- WHAT THE TASK ASKS -
Reproduce every line of the material below verbatim, keeping the original line order.

(Collected data)
==*==
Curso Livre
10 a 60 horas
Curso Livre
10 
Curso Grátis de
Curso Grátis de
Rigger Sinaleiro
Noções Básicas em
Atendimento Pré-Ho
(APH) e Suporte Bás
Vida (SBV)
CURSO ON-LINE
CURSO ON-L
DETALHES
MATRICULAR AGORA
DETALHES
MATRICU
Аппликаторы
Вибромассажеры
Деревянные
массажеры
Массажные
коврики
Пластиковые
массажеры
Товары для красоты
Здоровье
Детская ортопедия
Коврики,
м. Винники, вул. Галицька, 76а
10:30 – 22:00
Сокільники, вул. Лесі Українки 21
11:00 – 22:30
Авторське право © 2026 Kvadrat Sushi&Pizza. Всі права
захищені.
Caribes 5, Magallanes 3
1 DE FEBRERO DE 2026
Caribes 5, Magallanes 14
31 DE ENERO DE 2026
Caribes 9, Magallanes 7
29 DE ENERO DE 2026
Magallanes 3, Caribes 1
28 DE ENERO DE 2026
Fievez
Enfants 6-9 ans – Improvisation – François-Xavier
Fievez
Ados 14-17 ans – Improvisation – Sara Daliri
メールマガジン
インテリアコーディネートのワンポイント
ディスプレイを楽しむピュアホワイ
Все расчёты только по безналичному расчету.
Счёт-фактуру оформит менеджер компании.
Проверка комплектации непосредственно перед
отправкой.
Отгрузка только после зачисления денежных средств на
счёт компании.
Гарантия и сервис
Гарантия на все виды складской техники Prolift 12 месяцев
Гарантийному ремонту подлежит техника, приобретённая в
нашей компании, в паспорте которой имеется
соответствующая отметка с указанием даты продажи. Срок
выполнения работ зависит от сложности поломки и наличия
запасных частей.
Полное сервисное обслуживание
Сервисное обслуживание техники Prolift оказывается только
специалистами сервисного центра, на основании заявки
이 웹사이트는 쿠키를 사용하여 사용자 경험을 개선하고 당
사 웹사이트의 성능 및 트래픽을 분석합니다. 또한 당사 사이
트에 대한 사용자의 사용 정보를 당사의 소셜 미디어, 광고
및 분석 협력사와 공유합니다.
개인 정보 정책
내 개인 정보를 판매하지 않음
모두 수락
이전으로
==*==
- WRITTEN RESPONSE -
Curso Livre
10 a 60 horas
Curso Livre
10 
Curso Grátis de
Curso Grátis de
Rigger Sinaleiro
Noções Básicas em
Atendimento Pré-Ho
(APH) e Suporte Bás
Vida (SBV)
CURSO ON-LINE
CURSO ON-L
DETALHES
MATRICULAR AGORA
DETALHES
MATRICU
Аппликаторы
Вибромассажеры
Деревянные
массажеры
Массажные
коврики
Пластиковые
массажеры
Товары для красоты
Здоровье
Детская ортопедия
Коврики,
м. Винники, вул. Галицька, 76а
10:30 – 22:00
Сокільники, вул. Лесі Українки 21
11:00 – 22:30
Авторське право © 2026 Kvadrat Sushi&Pizza. Всі права
захищені.
Caribes 5, Magallanes 3
1 DE FEBRERO DE 2026
Caribes 5, Magallanes 14
31 DE ENERO DE 2026
Caribes 9, Magallanes 7
29 DE ENERO DE 2026
Magallanes 3, Caribes 1
28 DE ENERO DE 2026
Fievez
Enfants 6-9 ans – Improvisation – François-Xavier
Fievez
Ados 14-17 ans – Improvisation – Sara Daliri
メールマガジン
インテリアコーディネートのワンポイント
ディスプレイを楽しむピュアホワイ
Все расчёты только по безналичному расчету.
Счёт-фактуру оформит менеджер компании.
Проверка комплектации непосредственно перед
отправкой.
Отгрузка только после зачисления денежных средств на
счёт компании.
Гарантия и сервис
Гарантия на все виды складской техники Prolift 12 месяцев
Гарантийному ремонту подлежит техника, приобретённая в
нашей компании, в паспорте которой имеется
соответствующая отметка с указанием даты продажи. Срок
выполнения работ зависит от сложности поломки и наличия
запасных частей.
Полное сервисное обслуживание
Сервисное обслуживание техники Prolift оказывается только
специалистами сервисного центра, на основании заявки
이 웹사이트는 쿠키를 사용하여 사용자 경험을 개선하고 당
사 웹사이트의 성능 및 트래픽을 분석합니다. 또한 당사 사이
트에 대한 사용자의 사용 정보를 당사의 소셜 미디어, 광고
및 분석 협력사와 공유합니다.
개인 정보 정책
내 개인 정보를 판매하지 않음
모두 수락
이전으로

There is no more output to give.